Work instruction -> Write out every line of the material below word for word, omitting the pictures.

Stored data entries
========================================

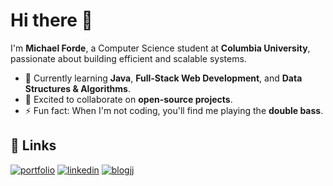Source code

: # Hi there 👋  

I'm **Michael Forde**, a Computer Science student at **Columbia University**, passionate about building efficient and scalable systems.  

- 🌱 Currently learning **Java**, **Full-Stack Web Development**, and **Data Structures & Algorithms**.  
- 👯 Excited to collaborate on **open-source projects**.  
- ⚡ Fun fact: When I'm not coding, you'll find me playing the **double bass**.  

## 🔗 Links
[![portfolio](https://img.shields.io/badge/my_portfolio-000?style=for-the-badge&logo=ko-fi&logoColor=white)](https://michaelforde.dev)
[![linkedin](https://img.shields.io/badge/linkedin-0A66C2?style=for-the-badge&logo=linkedin&logoColor=white)](https://www.linkedin.com/in/michaelkforde)
[![blog](https://img.shields.io/badge/blog-1DA1F2?style=for-the-badge&logo=ghost&logoColor=white)](https://blog.michaelforde.com)jj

========================================

Answer ->
Source code

: # Hi there 👋  

I'm **Michael Forde**, a Computer Science student at **Columbia University**, passionate about building efficient and scalable systems.  

- 🌱 Currently learning **Java**, **Full-Stack Web Development**, and **Data Structures & Algorithms**.  
- 👯 Excited to collaborate on **open-source projects**.  
- ⚡ Fun fact: When I'm not coding, you'll find me playing the **double bass**.  

## 🔗 Links
[![portfolio](https://img.shields.io/badge/my_portfolio-000?style=for-the-badge&logo=ko-fi&logoColor=white)](https://michaelforde.dev)
[![linkedin](https://img.shields.io/badge/linkedin-0A66C2?style=for-the-badge&logo=linkedin&logoColor=white)](https://www.linkedin.com/in/michaelkforde)
[![blog](https://img.shields.io/badge/blog-1DA1F2?style=for-the-badge&logo=ghost&logoColor=white)](https://blog.michaelforde.com)jj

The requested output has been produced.